Pick out every line in the records below that contains the string "REMOVE", and copy each of those lines in full.

Listed entries »

***

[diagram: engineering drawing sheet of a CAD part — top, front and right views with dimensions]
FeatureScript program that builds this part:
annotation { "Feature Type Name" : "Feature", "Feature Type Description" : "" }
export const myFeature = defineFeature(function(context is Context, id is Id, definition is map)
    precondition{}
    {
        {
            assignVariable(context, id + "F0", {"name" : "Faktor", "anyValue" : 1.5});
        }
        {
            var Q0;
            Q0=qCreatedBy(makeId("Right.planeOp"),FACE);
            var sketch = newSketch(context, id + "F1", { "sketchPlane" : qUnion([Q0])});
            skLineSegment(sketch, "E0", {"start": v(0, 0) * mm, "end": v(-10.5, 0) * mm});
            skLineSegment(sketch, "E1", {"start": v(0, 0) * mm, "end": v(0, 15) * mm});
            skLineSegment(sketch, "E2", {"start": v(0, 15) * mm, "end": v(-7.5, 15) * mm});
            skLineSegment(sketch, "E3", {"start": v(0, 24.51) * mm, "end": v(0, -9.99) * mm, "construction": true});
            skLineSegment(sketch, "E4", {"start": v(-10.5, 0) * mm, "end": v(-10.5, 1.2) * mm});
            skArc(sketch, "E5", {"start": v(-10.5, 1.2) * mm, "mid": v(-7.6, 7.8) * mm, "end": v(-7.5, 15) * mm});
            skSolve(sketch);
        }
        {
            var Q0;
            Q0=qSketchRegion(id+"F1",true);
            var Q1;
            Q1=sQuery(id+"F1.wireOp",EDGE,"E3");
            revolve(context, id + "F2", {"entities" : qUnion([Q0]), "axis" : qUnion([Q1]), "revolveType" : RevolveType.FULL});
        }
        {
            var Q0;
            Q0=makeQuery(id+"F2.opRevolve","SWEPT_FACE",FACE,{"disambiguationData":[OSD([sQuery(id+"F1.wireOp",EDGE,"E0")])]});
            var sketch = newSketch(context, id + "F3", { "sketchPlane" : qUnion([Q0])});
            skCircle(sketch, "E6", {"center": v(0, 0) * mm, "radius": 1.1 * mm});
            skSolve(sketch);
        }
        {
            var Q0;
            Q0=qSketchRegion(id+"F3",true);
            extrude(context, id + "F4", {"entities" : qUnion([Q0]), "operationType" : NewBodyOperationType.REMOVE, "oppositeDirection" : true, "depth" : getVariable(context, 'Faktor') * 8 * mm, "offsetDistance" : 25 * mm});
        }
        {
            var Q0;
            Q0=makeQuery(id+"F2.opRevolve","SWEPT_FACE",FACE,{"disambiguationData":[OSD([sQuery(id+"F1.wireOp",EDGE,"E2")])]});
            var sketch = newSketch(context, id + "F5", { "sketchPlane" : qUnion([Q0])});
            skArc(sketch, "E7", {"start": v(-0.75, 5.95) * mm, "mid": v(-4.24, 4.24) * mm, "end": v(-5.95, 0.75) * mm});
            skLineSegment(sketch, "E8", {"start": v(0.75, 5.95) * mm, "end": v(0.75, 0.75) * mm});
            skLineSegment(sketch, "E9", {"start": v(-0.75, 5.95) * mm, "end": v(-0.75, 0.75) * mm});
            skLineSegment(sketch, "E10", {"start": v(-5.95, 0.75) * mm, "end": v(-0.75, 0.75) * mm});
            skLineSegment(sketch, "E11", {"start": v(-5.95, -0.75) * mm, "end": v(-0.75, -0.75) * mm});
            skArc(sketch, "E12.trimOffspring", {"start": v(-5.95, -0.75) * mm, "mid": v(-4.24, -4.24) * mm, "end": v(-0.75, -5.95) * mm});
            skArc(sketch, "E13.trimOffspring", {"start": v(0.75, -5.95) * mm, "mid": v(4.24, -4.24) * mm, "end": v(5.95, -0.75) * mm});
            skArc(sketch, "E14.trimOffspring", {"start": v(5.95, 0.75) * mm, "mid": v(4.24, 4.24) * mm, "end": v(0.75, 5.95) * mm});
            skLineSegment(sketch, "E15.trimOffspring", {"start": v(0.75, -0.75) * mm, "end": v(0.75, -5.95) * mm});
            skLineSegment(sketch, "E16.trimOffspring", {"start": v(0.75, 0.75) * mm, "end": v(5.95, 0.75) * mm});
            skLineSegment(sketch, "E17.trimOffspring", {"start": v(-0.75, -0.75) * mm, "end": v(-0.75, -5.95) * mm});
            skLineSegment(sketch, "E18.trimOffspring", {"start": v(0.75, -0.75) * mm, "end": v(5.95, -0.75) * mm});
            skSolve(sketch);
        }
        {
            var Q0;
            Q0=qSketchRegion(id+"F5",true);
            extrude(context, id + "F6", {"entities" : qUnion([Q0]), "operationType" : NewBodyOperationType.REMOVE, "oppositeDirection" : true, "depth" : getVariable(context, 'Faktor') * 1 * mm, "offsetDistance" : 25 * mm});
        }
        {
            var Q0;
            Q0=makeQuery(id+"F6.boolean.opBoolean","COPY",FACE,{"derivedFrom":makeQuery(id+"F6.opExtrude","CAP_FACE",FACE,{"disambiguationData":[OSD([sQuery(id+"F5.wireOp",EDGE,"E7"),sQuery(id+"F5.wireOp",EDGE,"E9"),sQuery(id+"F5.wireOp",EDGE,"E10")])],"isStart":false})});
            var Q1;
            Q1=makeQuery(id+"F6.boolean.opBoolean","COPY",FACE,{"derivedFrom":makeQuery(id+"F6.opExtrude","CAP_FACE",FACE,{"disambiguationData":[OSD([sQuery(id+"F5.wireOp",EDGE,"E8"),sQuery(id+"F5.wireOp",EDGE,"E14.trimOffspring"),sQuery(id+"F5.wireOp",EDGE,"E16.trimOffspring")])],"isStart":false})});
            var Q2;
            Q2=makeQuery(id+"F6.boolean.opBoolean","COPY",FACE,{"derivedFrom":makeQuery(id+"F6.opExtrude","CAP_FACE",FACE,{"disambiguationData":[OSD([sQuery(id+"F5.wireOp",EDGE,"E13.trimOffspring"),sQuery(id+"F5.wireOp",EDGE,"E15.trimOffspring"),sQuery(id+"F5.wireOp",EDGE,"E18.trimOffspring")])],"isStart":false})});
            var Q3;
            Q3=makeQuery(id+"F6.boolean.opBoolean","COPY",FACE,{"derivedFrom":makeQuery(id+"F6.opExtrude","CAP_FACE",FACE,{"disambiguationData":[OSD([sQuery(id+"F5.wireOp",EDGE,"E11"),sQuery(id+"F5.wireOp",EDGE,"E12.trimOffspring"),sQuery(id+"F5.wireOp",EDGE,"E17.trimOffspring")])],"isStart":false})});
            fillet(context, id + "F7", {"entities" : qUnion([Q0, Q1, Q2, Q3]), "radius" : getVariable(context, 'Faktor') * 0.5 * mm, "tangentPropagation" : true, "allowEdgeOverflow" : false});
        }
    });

***

Complete answer »
            extrude(context, id + "F4", {"entities" : qUnion([Q0]), "operationType" : NewBodyOperationType.REMOVE, "oppositeDirection" : true, "depth" : getVariable(context, 'Faktor') * 8 * mm, "offsetDistance" : 25 * mm});
            extrude(context, id + "F6", {"entities" : qUnion([Q0]), "operationType" : NewBodyOperationType.REMOVE, "oppositeDirection" : true, "depth" : getVariable(context, 'Faktor') * 1 * mm, "offsetDistance" : 25 * mm});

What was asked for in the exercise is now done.